- [About this exercise]: For the material that follows, return exactly the lines from the one with "Improvement_vs_Base_dB, Base_v4: 0 -> 1.5" through the one with "Improvement_vs_Base_dB, v3_Adapter: 2 -> 0", both ends included.

*** The records ***

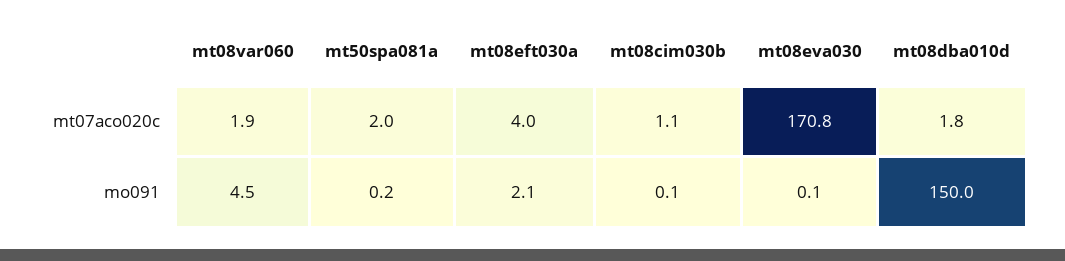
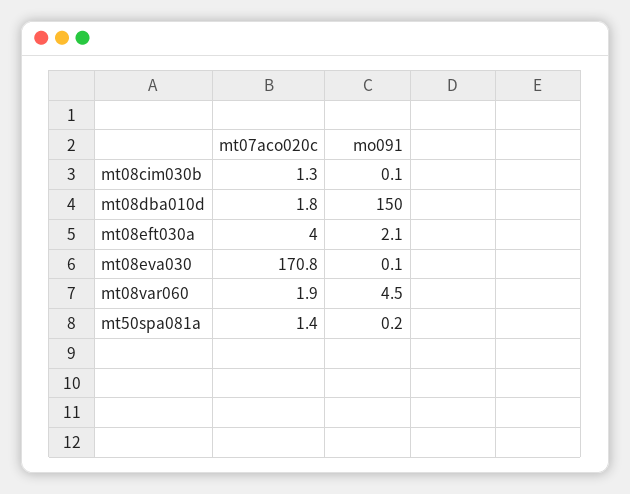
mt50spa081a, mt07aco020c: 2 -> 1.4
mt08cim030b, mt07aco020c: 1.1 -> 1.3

*** End of The records ***
*** The records ***

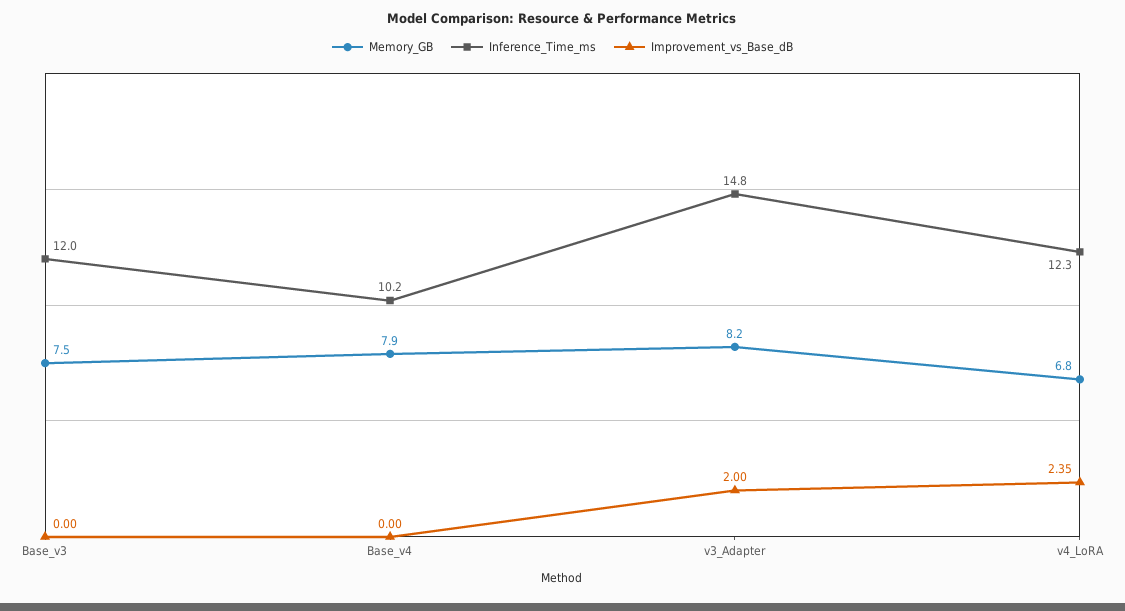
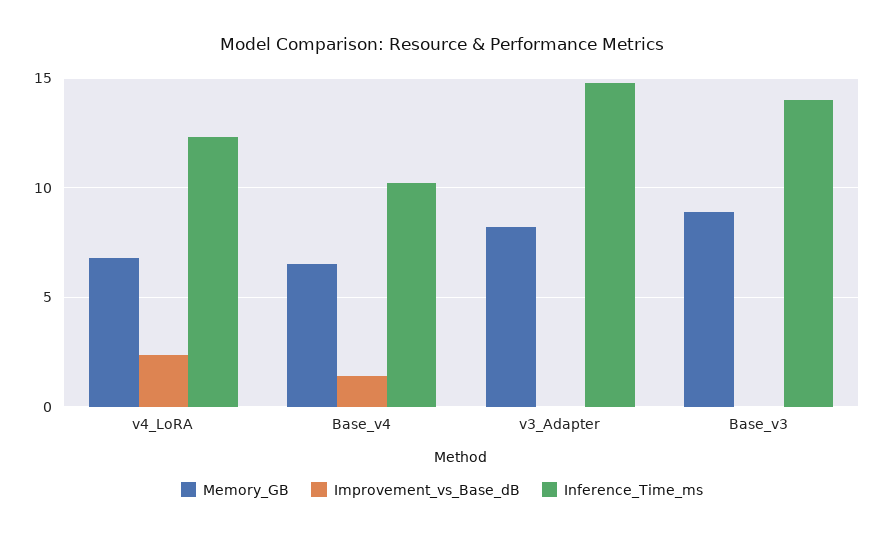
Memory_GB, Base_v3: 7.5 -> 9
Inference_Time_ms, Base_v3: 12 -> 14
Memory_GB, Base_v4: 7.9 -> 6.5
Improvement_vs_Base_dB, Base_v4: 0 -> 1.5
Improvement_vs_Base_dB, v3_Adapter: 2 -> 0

*** End of The records ***
*** The records ***

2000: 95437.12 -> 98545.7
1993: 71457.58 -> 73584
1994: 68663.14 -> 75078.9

*** End of The records ***

- [Answer space]:
Improvement_vs_Base_dB, Base_v4: 0 -> 1.5
Improvement_vs_Base_dB, v3_Adapter: 2 -> 0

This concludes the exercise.